Once the enthusiasm for AI wanes, the first thing we’ll see is the money tap drying up.
Venture capitalists and institutional investors will become a lot less frivolous and push for more profits.
They’ll walk away from marginal deals, and that will cause AI startups that depend on external funding to cover their infrastructure costs to struggle.
In a blog post, Bill Hartzer of Hartzer Consulting said this will result in a lot of fledgling AI startups going under or being acquired by larger competitors.
“With the funding spigot turned down, burn-heavy companies will face immediate cash pressure, driving shutdowns, down-rounds and quick sales to strong platforms,” he predicted.
But that’s not to say it’ll bring down the broader economy, or even the technology industry.
While the enormous sums being spent on AI at the moment seem almost ungodly, most of the money comes out of pocket from so-called “hyperscalers” such as Google, Microsoft, Amazon and Meta, which are among the richest companies in the world, using their eye-watering cash flows to support it.
These companies already generate billions of dollars per year in revenue, and even if AI totally disappeared – which it won’t – it wouldn’t cause those existing, massive income streams to dry up.
If the Big Tech companies survive, then so should everyone else.
As Brian Phillips wrote recently in The Ringer, it doesn’t matter much to the average person if Mark Zuckerberg decides to spend billions of dollars to build a new “Superintelligence Lab” in rural Idaho.
That may boost the numbers and make Idaho’s real estate market look healthy, but it has limited impact on economic conditions outside of the AI industry.
AI might be on fire, but the rest of the economy isn’t.
“Groceries are getting more expensive. Utilities are getting more expensive. Thanks to the Trump tariffs, almost everything we buy is getting more expensive. None of that is offset by AI investment,” Phillips said.
AI to emerge stronger, more useful
As the AI industry consolidates and the broader economy rumbles on, Hartzer says the most visible change will be a shift in perception about what AI is actually good for.
AI is not going to go away, even if many companies around now do disappear, because the technology itself will always be extremely powerful, when it’s used properly.

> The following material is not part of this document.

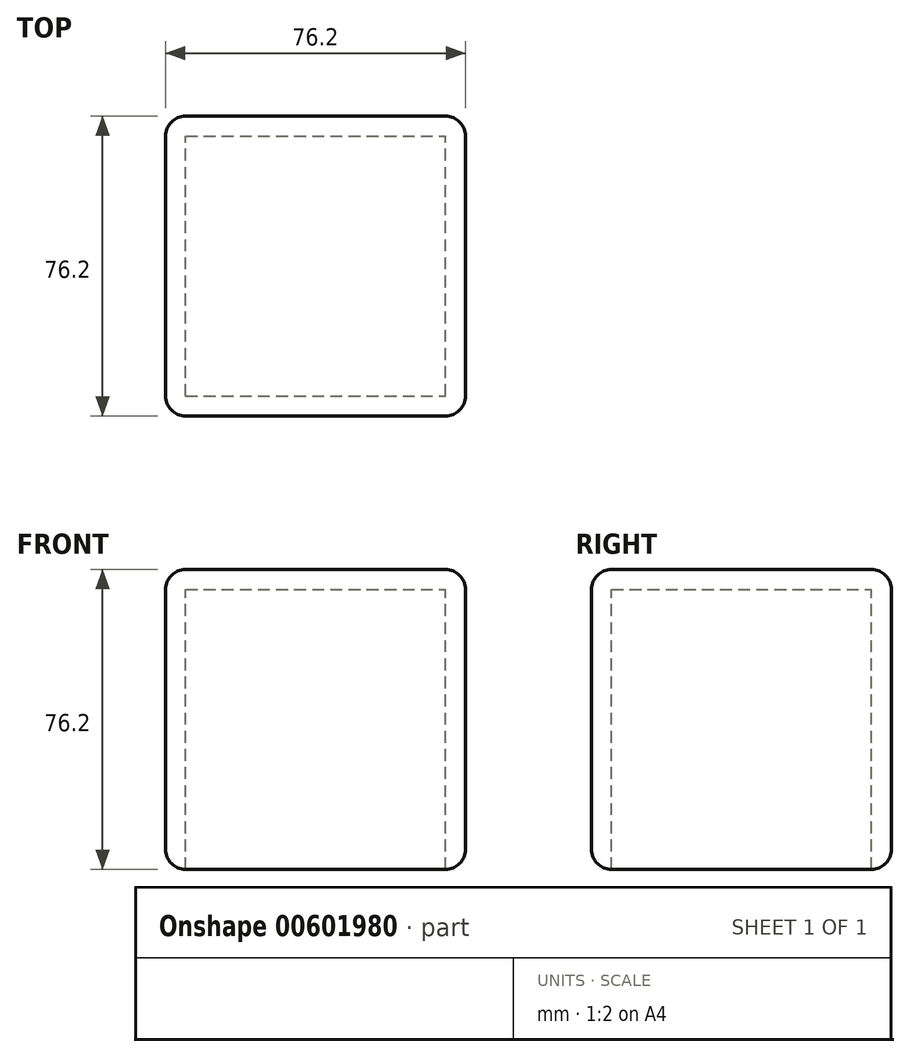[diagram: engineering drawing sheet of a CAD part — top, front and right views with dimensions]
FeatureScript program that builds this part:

And that will be the key, going forward, he believes.
Companies will start asking tougher questions about what kind of return on investment they can expect and focus on factors that can make a difference, such as data quality.
“Boards and CFOs would slow procurement, extend pilots and demand clear productivity gains before expansion,” he said.
“Hype cools, scrutiny rises and the vendors that survive will show measurable outcomes, not demos.”
The surviving AI developers will also see benefits from the glut of underutilized AI infrastructure that follows any bubble.
If the likes of Google and Amazon’s multibillion-dollar data centers are sitting idle, they’ll respond by slashing their prices dramatically to try and get more customers.
By giving AI developers access to cheaper compute resources, they’ll trigger a fresh wave of experimentation that leads to more innovative, thoughtful, value-generating AI products.
According to Farbman, the value will come once the industry begins to fully understand AI’s capabilities, and more importantly, its limitations.
It might take a bubble to help us figure out the technology’s limits, but once that happens, we devise ways to get around them.
“What’s going to happen is that people are going to start to create products that are going to overcome the limitations of the technology with human interaction,” he said. “That’s where the value is going to be.”